Two Continents. One Soul
Poet Thomas Boberg has just published his second travel memoir. An odyssey of traveller’s tales drawn from the years 1980-1999.
By : Gunvor Garner Krejbeg
The image of two snakes intertwining could be said to constitute the visualized mantra for Boberg’s novel Americas. Two snakes, standing as a metaphor for the meeting of two cultures or states of consciousness. Or the two snakes which this memoir rediscovers in the gene, the foundation of all living things. Snakes that might for that matter go on intertwining to infinity. And while there are certainly plenty of snakes, insects and creepy-crawlies in these tales from South America, the scheme of Boberg’s travel memoir also twines this way and that. No educational journey this, no questing after departure or arrival, instead there is the cosmopolitan’s constant craving for experience and perception which, in Boberg’s literary hands, turns to absorption. Absorption in the journey. And it is not only the body that is on the move, the mind, too, is sent off on its travels by the psychoactive substance ayahuasca – a consciousness-expanding drug used in shamanistic rituals and extracted from, among other things, a plant whose stems just happen to twine themselves around one another, like snakes.
Americas is a collection of 30 tales, each of which is allowed to stand as a one-off experience, with no overall narrative thread linking them together. It tells of journeys that range, in geographical terms, from the USA in the north to Peru in the south, with these points representing not only the opposite poles of his journey, but also the opposite poles of those cultural contrasts which shed light on one another and in so doing, help give the book its perspective.

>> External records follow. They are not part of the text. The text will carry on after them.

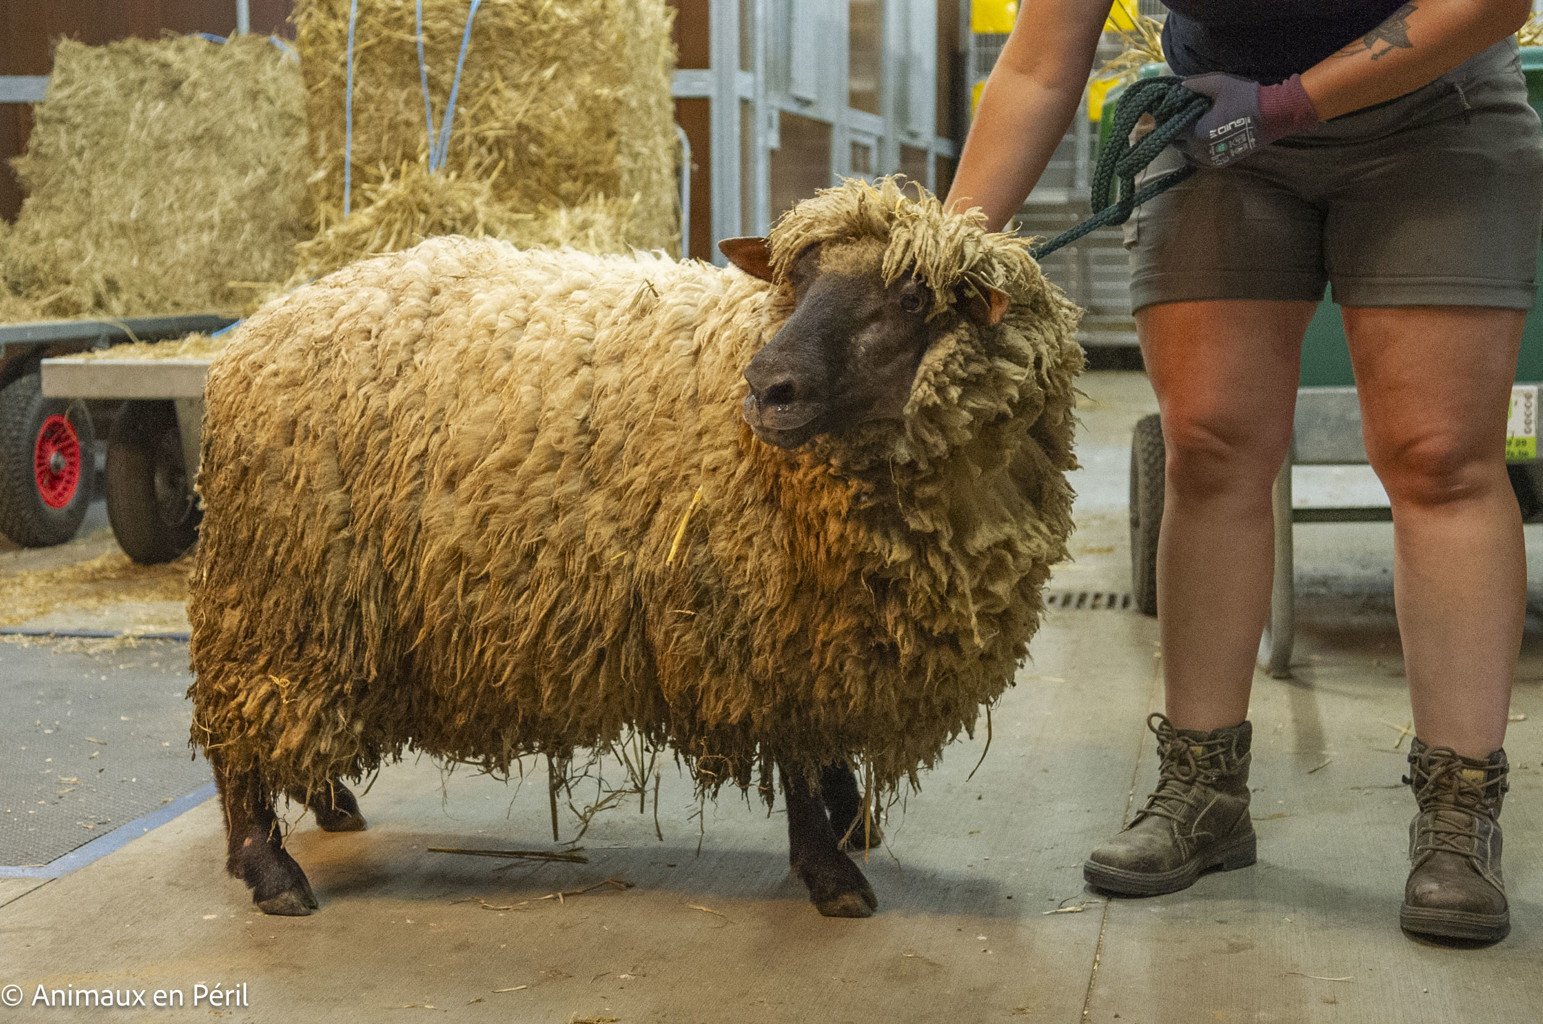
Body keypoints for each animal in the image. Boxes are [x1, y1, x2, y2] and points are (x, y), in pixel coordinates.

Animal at [187, 177, 1083, 919]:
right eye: (793, 282)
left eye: (910, 295)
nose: (766, 389)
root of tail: (255, 332)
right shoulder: (761, 626)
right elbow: (798, 757)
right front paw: (830, 875)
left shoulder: (823, 630)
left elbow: (826, 745)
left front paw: (849, 817)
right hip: (278, 591)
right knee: (236, 737)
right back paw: (267, 869)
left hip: (316, 612)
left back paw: (330, 802)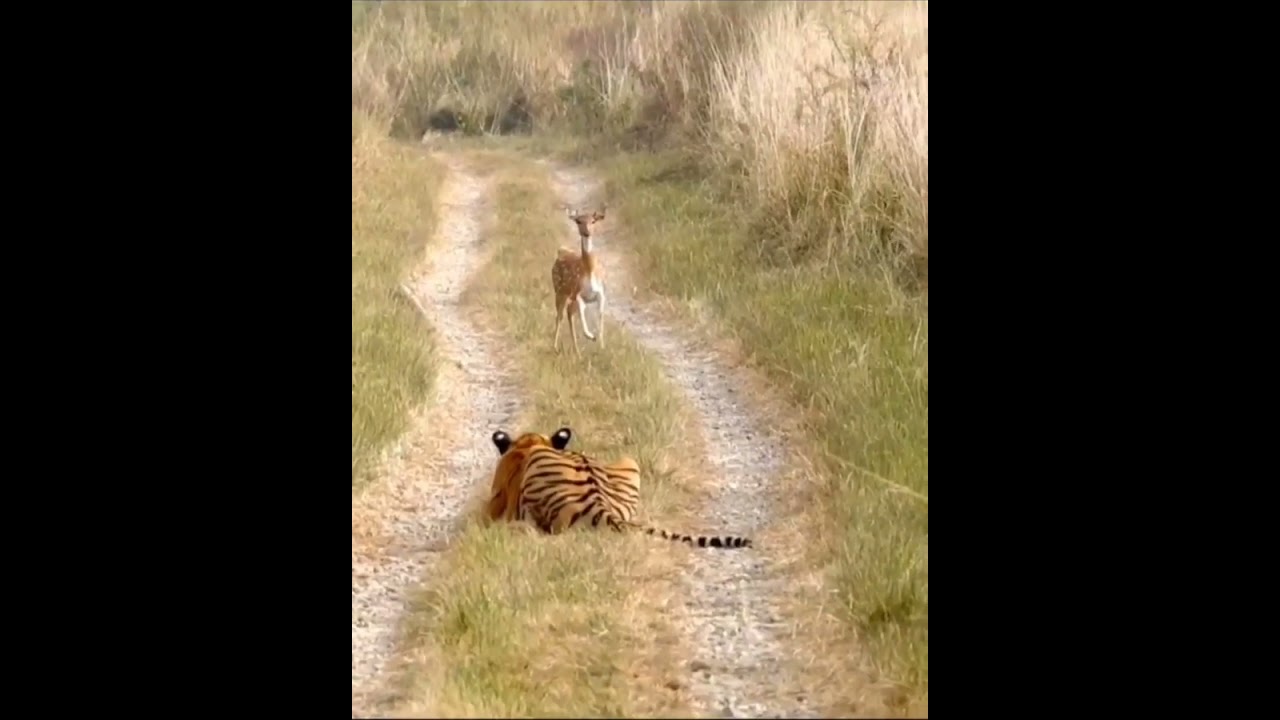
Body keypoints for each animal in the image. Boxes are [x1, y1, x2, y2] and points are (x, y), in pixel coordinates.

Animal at [551, 205, 607, 354]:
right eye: (578, 221)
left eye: (593, 221)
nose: (587, 232)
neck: (589, 272)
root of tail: (561, 252)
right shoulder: (577, 294)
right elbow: (582, 315)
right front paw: (590, 335)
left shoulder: (601, 293)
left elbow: (600, 317)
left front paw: (601, 345)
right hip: (559, 291)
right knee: (561, 315)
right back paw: (556, 347)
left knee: (568, 313)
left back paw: (575, 350)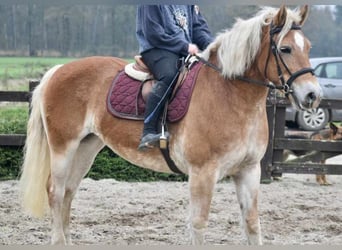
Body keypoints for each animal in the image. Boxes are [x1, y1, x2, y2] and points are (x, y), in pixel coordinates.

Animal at [20, 4, 322, 245]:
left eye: (308, 47)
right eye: (285, 48)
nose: (312, 95)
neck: (229, 95)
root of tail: (57, 70)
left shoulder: (249, 171)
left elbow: (252, 225)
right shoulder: (202, 174)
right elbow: (198, 225)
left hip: (86, 147)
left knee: (69, 191)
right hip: (63, 147)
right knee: (56, 191)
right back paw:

In the opening chapters the narrator reveals himself as young, naïve and seduced by the frenetic pace of American society and the pursuit of fresh highs. In the city, the narrator’s own sense of being dissolves – here travel equals escape. But when he is confronted with the truth-seeking shamanism that he comes across in Ecuador, Guatemala and Bolivia, as well as in Peru, his journey takes on a new dimension. Becoming an inner journey, in the course of which the narrator must face up to his fears.
Americas describes an inward as well as an outward prospect, a journey that demonstrates the power of myth, a world of wonders. But above all else, this journey is a literary project which contemplates the relationship between words, travel and life: a relationship that proves to be a constant paradox, since here the narrator is travelling, not in order to reach journey’s end full of enlightenment and a new understanding of the world, but in order to write. And it is Boberg the poet’s highly visual prose that weaves together these travel memoirs of his – with a rhythmic, melodic verve.